We were taken to a "factory" when we thought we were heading to lunch. This is typical of the tours-trying to force you to buy something. I believe the guide gets a kick back. We bought two Christmas ornaments (I do collect them in Singapore) so it wasn't a complete waste of time. Then at the "factory" we were seated in a cleaner, air conditioned place for lunch. A little boy rode his trike in and out staring at the westerners. He evidently lives there, hence the laundry outside the door. Food was interesting and tasty. I was always worried, though, about the quality. Next we went over alot of mountains and landed at the Ming tombs.



Here the first emperors of the Ming Dynasty are buried under a mountain. No one has dug him up. Our guide told us all kinds of things-the religion was feng shui, Some of the grave items were on display.

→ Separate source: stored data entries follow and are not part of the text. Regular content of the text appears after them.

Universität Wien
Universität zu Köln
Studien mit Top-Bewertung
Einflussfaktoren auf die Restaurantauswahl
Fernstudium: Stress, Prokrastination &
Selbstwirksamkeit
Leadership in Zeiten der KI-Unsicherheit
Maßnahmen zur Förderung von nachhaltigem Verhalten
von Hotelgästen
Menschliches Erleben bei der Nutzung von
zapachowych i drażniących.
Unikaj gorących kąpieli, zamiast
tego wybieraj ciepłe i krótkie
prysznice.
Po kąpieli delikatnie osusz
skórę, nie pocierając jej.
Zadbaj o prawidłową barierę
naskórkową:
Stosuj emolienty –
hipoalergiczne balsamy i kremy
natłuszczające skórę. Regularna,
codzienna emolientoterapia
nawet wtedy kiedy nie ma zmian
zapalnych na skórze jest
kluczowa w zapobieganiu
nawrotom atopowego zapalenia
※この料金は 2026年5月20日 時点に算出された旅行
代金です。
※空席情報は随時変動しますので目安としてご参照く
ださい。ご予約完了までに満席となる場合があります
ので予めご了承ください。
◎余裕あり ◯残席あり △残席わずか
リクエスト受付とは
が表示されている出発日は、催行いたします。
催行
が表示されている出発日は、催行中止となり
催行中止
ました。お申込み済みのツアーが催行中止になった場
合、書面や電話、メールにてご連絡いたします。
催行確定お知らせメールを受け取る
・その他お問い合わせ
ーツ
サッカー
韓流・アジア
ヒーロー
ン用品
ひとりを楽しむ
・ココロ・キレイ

I should mention that the place was falling apart and needed painting. I should also mention that all heritage places belong to the people and so the people treat the place like home. They have picnics all over, sleep on the benches and walls, stare at westerners, and if a little one has to pee, well, anything is fair game. They smoke like chimneys and there is no where they don't smoke. They pay absolutely no attention to signs-they are too many for the police to bother with. And they will walk, lean, push on you and never say a word. They are happy to walk right over you. Having said that I was not surprised to see a big empty building. Every building we saw was empty because they told me that anything over 100 years old is up for sale. They have sold all their antiques, heirlooms, grave goods, or all the loot they could get a hold of to anyone willing to pay. So all they have are empty buildings-mostly restorations that the guide passed off as authentic. I had read ahead though so I knew that the tomb had been rebuilt in 1950 and the Forbidden Palace was rebuilt for tourists too. We drove back to town and were late, due to traffic. We had reservations at one of the best duck restaurants in town. We couldn't even shower-we literally ran from one taxi to another, ran into the restaurant in front of alot of irate people to get our back table. Then we discovered no one spoke English and we couldn't read the menu. The poor waitress kept coming around and we just looked at her. She got mad, disappeared, and came back with a man who could speak English. At last we ordered our food and got our duck. It was delicious.

That was the end of our first day in Beijing.